Re: [GIT PULL] SELinux patches for v5.8

Alexei Starovoitov <alexei.starovoitov@xxxxxxxxx> · Wed, 3 Jun 2020 14:02:02 -0700




On Wed, Jun 03, 2020 at 10:37:47AM -0700, Linus Torvalds wrote:
> On Wed, Jun 3, 2020 at 10:20 AM Casey Schaufler <casey@xxxxxxxxxxxxxxxx> wrote:
> >
> > We could have inode->i_security be the blob, rather than a pointer to it.
> > That will have its own performance issues.
> 
> It wouldn't actually really fix anything, because the inode is so big
> and sparsely accessed that it doesn't even really help the cache
> density issue. Yeah, it gets rid of the pointer access, but that's
> pretty much it. The fact that we randomize the order means that we
> can't even really try to aim for any cache density.
> 
> And it would actually not be possible with the current layered
> security model anyway, since those blob sizes are dynamic at runtime.
> 
> If we had _only_ SELinux, we could perhaps have hidden the
> sid/sclass/task_sid directly in the inode (it would be only slightly
> larger than the pointer is, anyway), but even that ship sailed long
> long ago due to the whole "no security person can ever agree with
> another one on fundamentals".

Also there is bpf_lsm now that we're going to run it in production, 
so performance is as important as ever.
Traditional lsm-s have per-lsm per-inode blob.
For bpf that doesn't work, since progs come and go at run-time and
independent from each other.
So we need per-program per-inode blob.
To maintain good performance we've proposed:
@@ -740,6 +741,10 @@  struct inode {
 	struct fsverity_info	*i_verity_info;
 #endif
 
+#ifdef CONFIG_BPF_SYSCALL
+	struct bpf_local_storage __rcu	*inode_bpf_storage;
+#endif

https://patchwork.ozlabs.org/project/netdev/patch/20200526163336.63653-3-kpsingh@xxxxxxxxxxxx/

but got pushback, so we're going to use lsm style for now:
+static inline struct bpf_lsm_storage *bpf_inode(const struct inode *inode)
+{
+       if (unlikely(!inode->i_security))
+               return NULL;
+
+       return inode->i_security + bpf_lsm_blob_sizes.lbs_inode;
+}

which means extra kmalloc for every inode, extra pointer deref, global var
access, and additional math just to get to 'inode_bpf_storage' pointer.

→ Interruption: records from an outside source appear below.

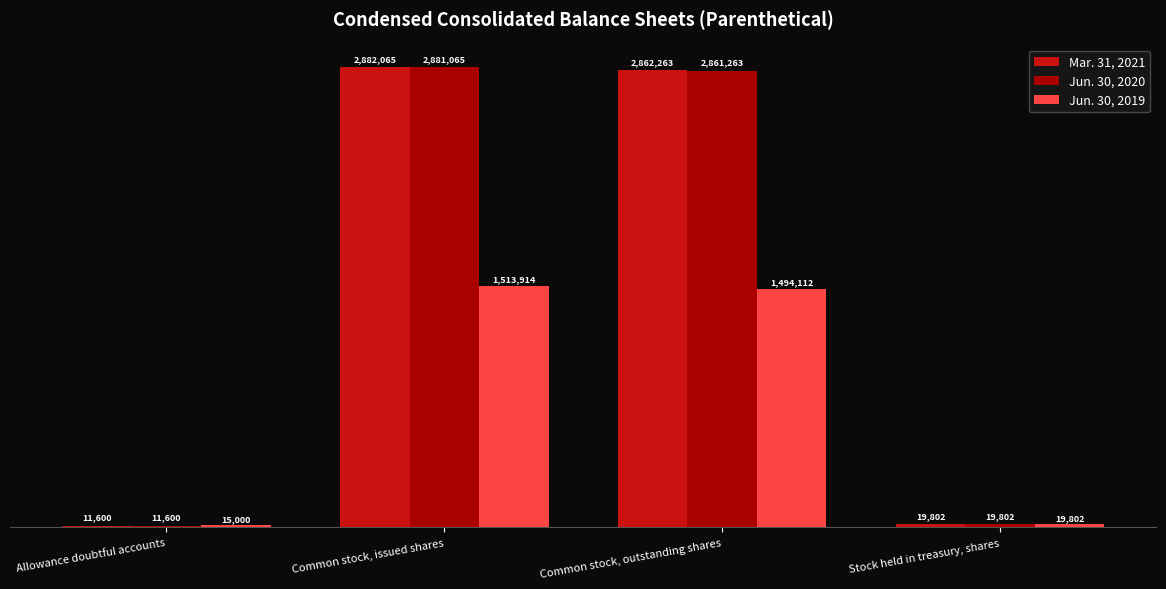

Reading left to right, transcribe all the data shown in this chart.

Mar. 31, 2021: 11600	2882065	2862263	19802
Jun. 30, 2020: 11600	2881065	2861263	19802
Jun. 30, 2019: 15000	1513914	1494112	19802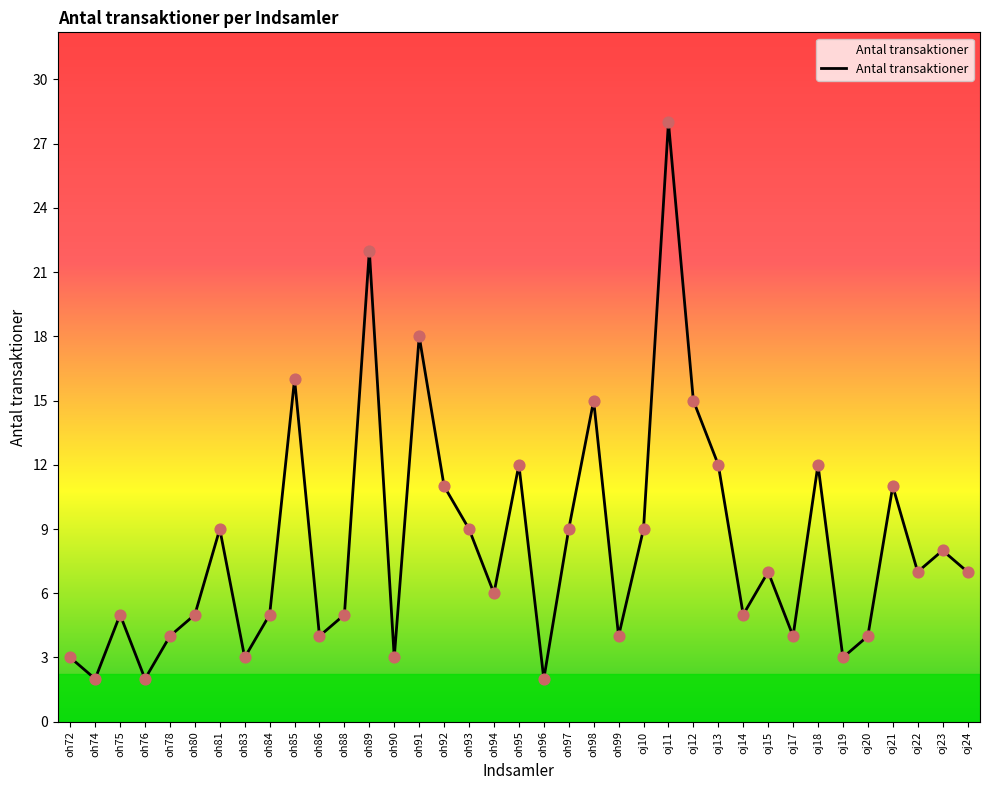

What is the change in value from oj17 to oj18?

+8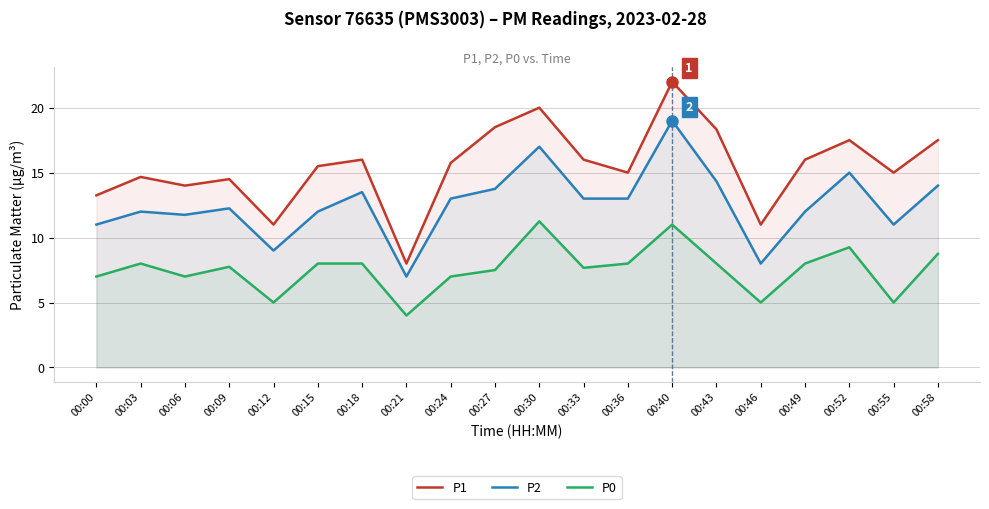

What are all the series names shown in the legend?

P1, P2, P0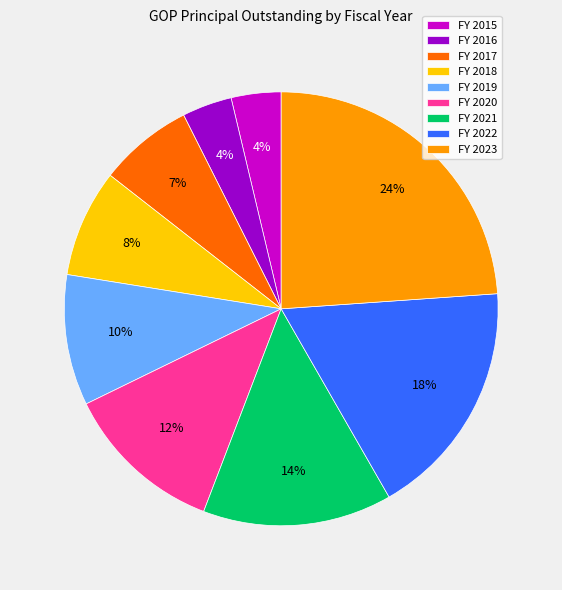

To the nearest percent, what portion does FY 2018 represent?

8%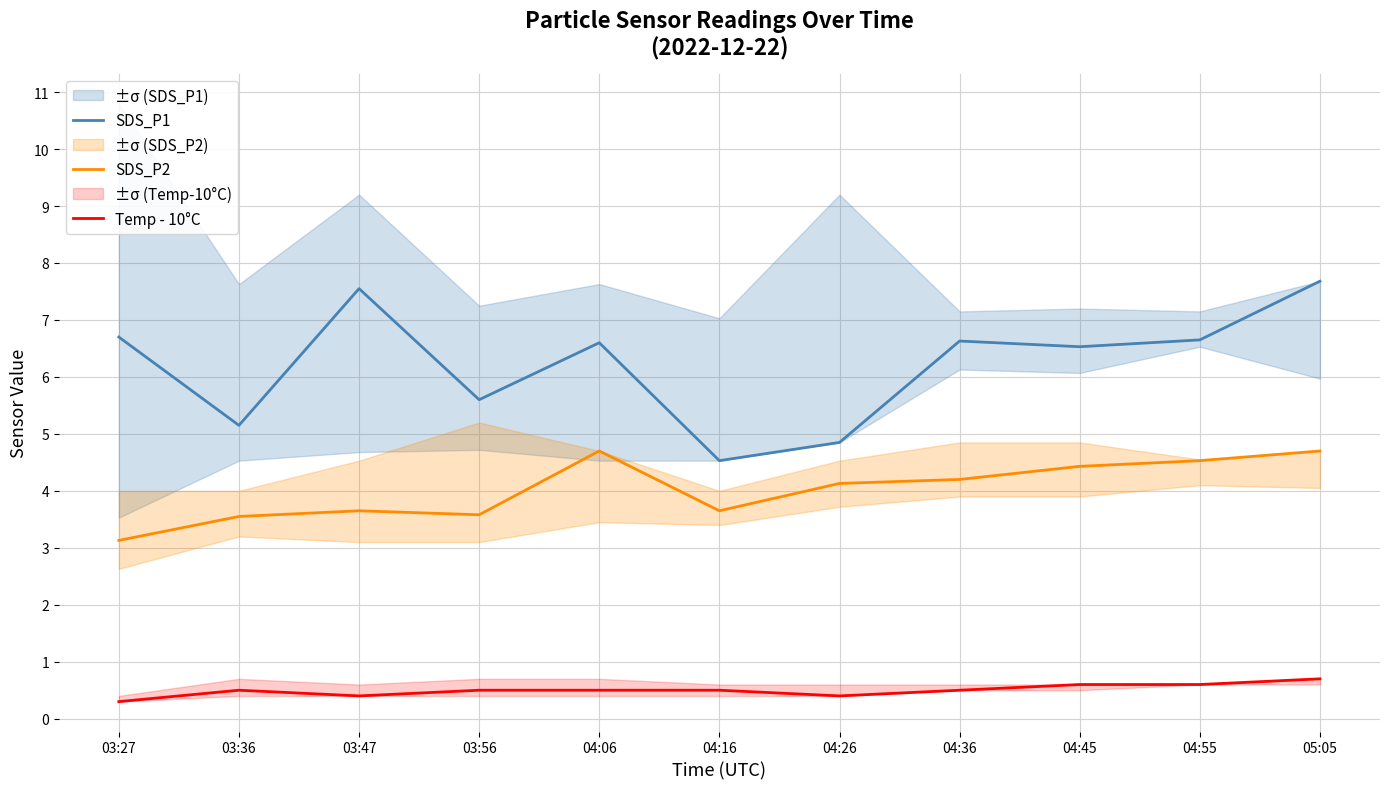

Where does the SDS_P1 series first go above 6?

03:27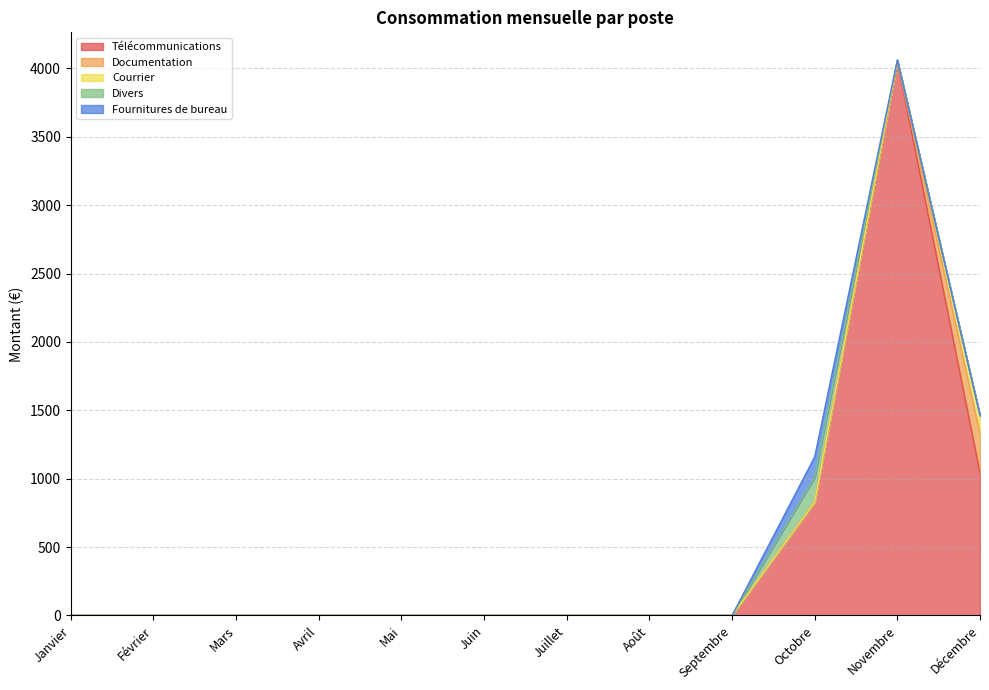

Is it true that Télécommunications equals 2486.1 at Avril?

False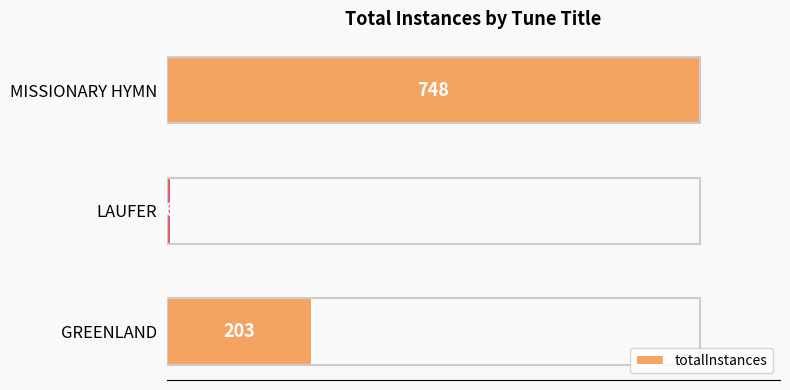

What is the average value?

319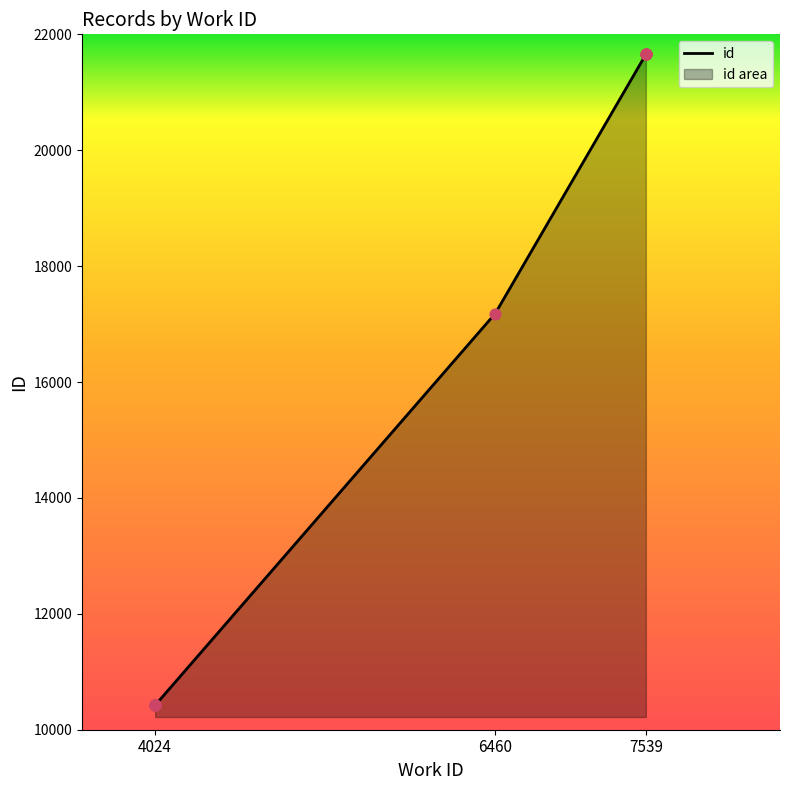

Approximately how many times larger is the value at 6460 compared to 7539?

0.8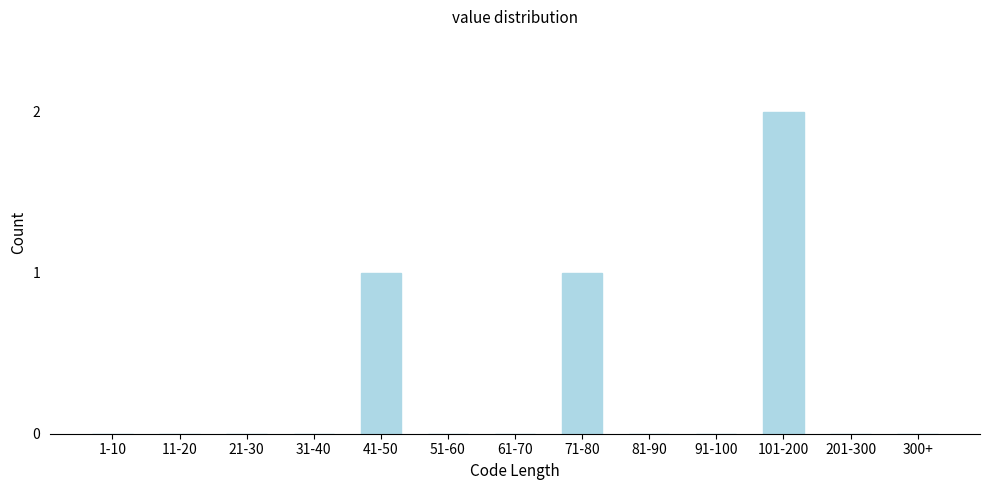

Reading right to left, extract all data points from this chart.

300+=0	201-300=0	101-200=2	91-100=0	81-90=0	71-80=1	61-70=0	51-60=0	41-50=1	31-40=0	21-30=0	11-20=0	1-10=0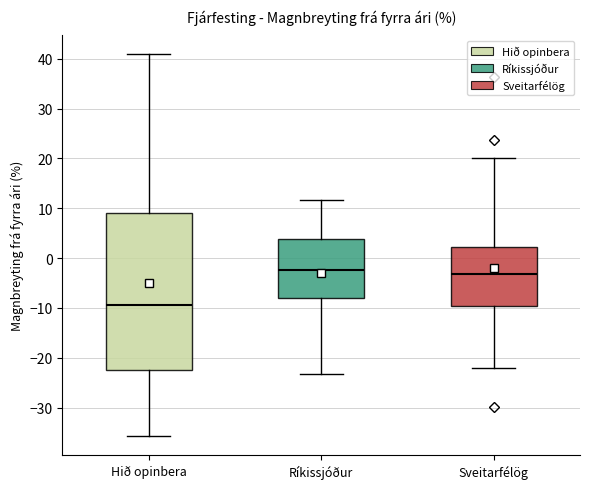

Reading left to right, read every box against the y-axis: the position of its median line, the range the box covers, and the ends of its whiskers. The values are not printed on the chart, so give them approximately, as read against the axis.

Hið opinbera: median -10, box -22 to 9, whiskers -36 to 41
Ríkissjóður: median -2, box -8 to 4, whiskers -23 to 12
Sveitarfélög: median -3, box -10 to 2, whiskers -22 to 20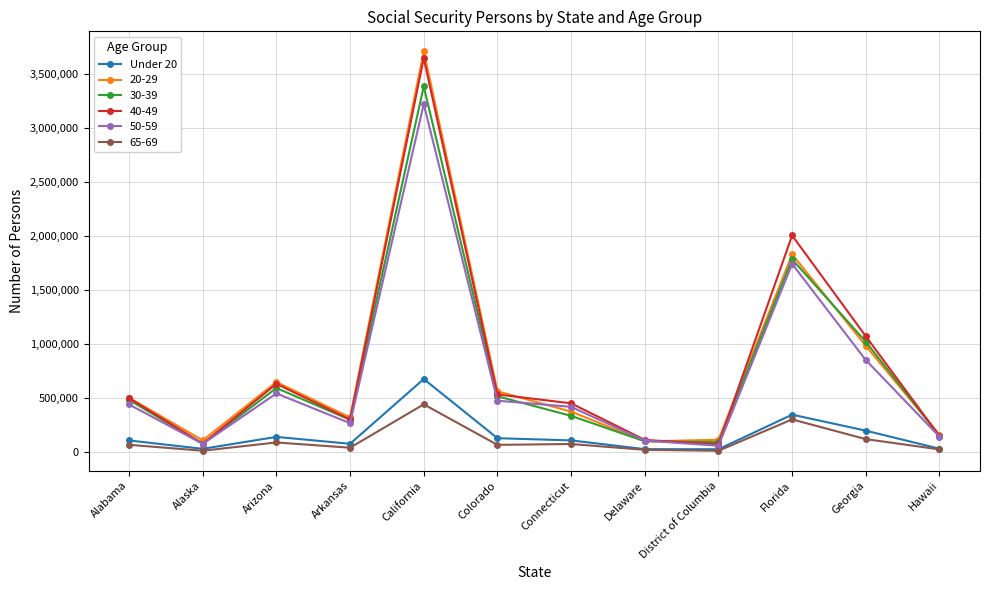

What is the greatest value displayed?

3710386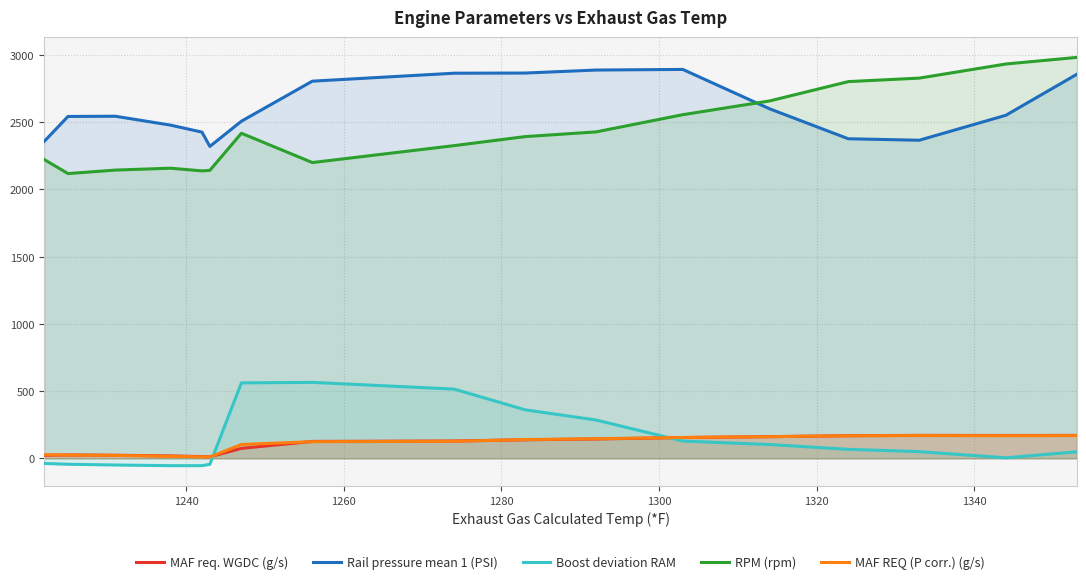

Reading left to right, extract all data points from this chart.

MAF req. WGDC (g/s): 22.7	25.0	23.1	18.2	13.3	11.4	74.5	125.9	128.9	138.3	144.2	154.8	161.3	168.5	170.9	170.1	170.8
Rail pressure mean 1 (PSI): 2358.3	2542.8	2544.5	2478.4	2426.2	2320.0	2507.4	2805.3	2864.5	2865.7	2888.0	2892.6	2600.0	2376.9	2365.9	2551.8	2856.7
Boost deviation RAM: -37.9	-43.9	-49.5	-54.4	-54.5	-44.1	561.2	565.2	515.1	361.0	285.2	128.6	103.0	67.1	50.1	4.0	49.2
RPM (rpm): 2222.0	2118.0	2144.0	2158.0	2138.0	2142.0	2418.0	2200.0	2326.0	2393.0	2428.0	2556.0	2658.0	2802.0	2828.0	2933.0	2982.0
MAF REQ (P corr.) (g/s): 26.4	24.7	22.0	15.3	11.3	10.3	103.4	123.9	127.1	139.6	145.9	155.2	161.3	168.0	169.6	168.1	169.3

We have similar pointer in 'struct sock' already:
#ifdef CONFIG_BPF_SYSCALL
        struct bpf_sk_storage __rcu     *sk_bpf_storage;
#endif
that is used by variety of networking bpf programs.
The commit 6ac99e8f23d4 ("bpf: Introduce bpf sk local storage")
has benchmarking data for it:
  hash table with 8-byte key -> 152ns per bpf run 
  sk_bpf_storage -> 66ns per bpf run
Hashtable suppose to be O(1) with L1$ hit, but it turned out
to be noticeably slower than sk_bpf_storage.
We expect to see similar performance gains for inode_bpf_storage
vs hashtable approach that people use now.
Eventually we'll add task_bpf_storage as well.
Right now every other bpf tracing script is using pid as a key
in a separate hash table to store per-task data. For high frequency
events that adds up. task_bpf_storage will accelerate that.

Another way to look at it is shared inode->i_security across
different inodes won't work for us. We need something really
cheap like single 'inode_bpf_storage' pointer that is zero
most of the time and for few inodes bpf progs will keep their
scratch data in there.
For now lsm style bpf_inode() approach is ok-ish.
But we will come back when we collect perf numbers to justify
why direct pointer in the 'struct inode' is a win.